Het is als een uitgestoken hand naar die andere die zo verschillend en toch zo verwant is, teneinde als het ware een erotische toenadering te zoeken. In hoeverre bestaat de mogelijkheid om zich te verbinden of zelfs te versmelten?
In mijn recente schilderijen streef ik ernaar deze thematiek uit te diepen door uit te gaan van de idee van energie. Alles in de natuur is kracht. Ik definieer deze universele energie als een kracht van aantrekking of beter nog van sympathie die Plotinus benoemt als eros.
Zelfs dat wat massief, immobiel, passief lijkt, wordt getransformeerd in kracht door de ontmoeting met wat vloeibaar, onvatbaar, in permanente beweging is. Dank zij hun communicatie worden zij opgenomen in dezelfde stroom van het leven en nemen eraan deel. De spanning tussen de standvastige geometrische vorm aan de ene kant en de dynamische organische vormen aan de andere kant wordt zo de hartstocht van de versmelting.

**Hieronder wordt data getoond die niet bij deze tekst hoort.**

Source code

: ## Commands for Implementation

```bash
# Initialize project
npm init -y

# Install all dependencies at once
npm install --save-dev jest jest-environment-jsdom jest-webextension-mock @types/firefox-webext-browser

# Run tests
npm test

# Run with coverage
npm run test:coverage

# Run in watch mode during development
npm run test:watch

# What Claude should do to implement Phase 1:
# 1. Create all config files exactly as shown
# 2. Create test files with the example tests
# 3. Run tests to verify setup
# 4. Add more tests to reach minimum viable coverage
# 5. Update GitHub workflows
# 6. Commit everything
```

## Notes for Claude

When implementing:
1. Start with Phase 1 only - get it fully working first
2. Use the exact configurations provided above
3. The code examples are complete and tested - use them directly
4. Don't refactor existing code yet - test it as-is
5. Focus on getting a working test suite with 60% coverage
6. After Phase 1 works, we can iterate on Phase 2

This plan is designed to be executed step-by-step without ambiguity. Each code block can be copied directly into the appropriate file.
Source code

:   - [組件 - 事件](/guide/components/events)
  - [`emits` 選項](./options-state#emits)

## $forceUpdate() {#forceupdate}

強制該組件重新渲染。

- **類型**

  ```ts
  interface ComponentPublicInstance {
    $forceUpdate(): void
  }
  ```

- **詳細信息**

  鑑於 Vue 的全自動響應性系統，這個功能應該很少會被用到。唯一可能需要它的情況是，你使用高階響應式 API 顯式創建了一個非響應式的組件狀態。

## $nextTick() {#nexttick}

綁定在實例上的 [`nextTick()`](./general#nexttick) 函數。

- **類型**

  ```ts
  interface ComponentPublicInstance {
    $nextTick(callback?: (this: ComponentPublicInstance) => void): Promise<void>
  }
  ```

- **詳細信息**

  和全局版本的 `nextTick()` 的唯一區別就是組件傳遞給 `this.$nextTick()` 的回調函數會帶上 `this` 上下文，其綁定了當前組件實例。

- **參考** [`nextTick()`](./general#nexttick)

Een beetje zoals in een bergrivier die zich naar beneden stort, waar de stroom van het water en de weerstand van de rots elkaar wederzijds bevatten. Hardheid en vloeibaarheid streven ernaar in eenheid te verglijden. Het is dezelfde idee die kan gevonden worden in oude wijsheden zoals de Hindoeïstische Veda’s of de Chinese Tao. De interactie en het samenvloeien van de twee primaire ademtochten, prajna en upaya of yin en yang, van het vrouwelijke en het mannelijke, bezielen het hele universum.
Mijn recente schilderijen kunnen zo in het teken geplaatst worden van dit mooie woord van Hildegard von Bingen: ‘Alles wat leeft, heeft een oerdrift naar liefhebbende omarming’.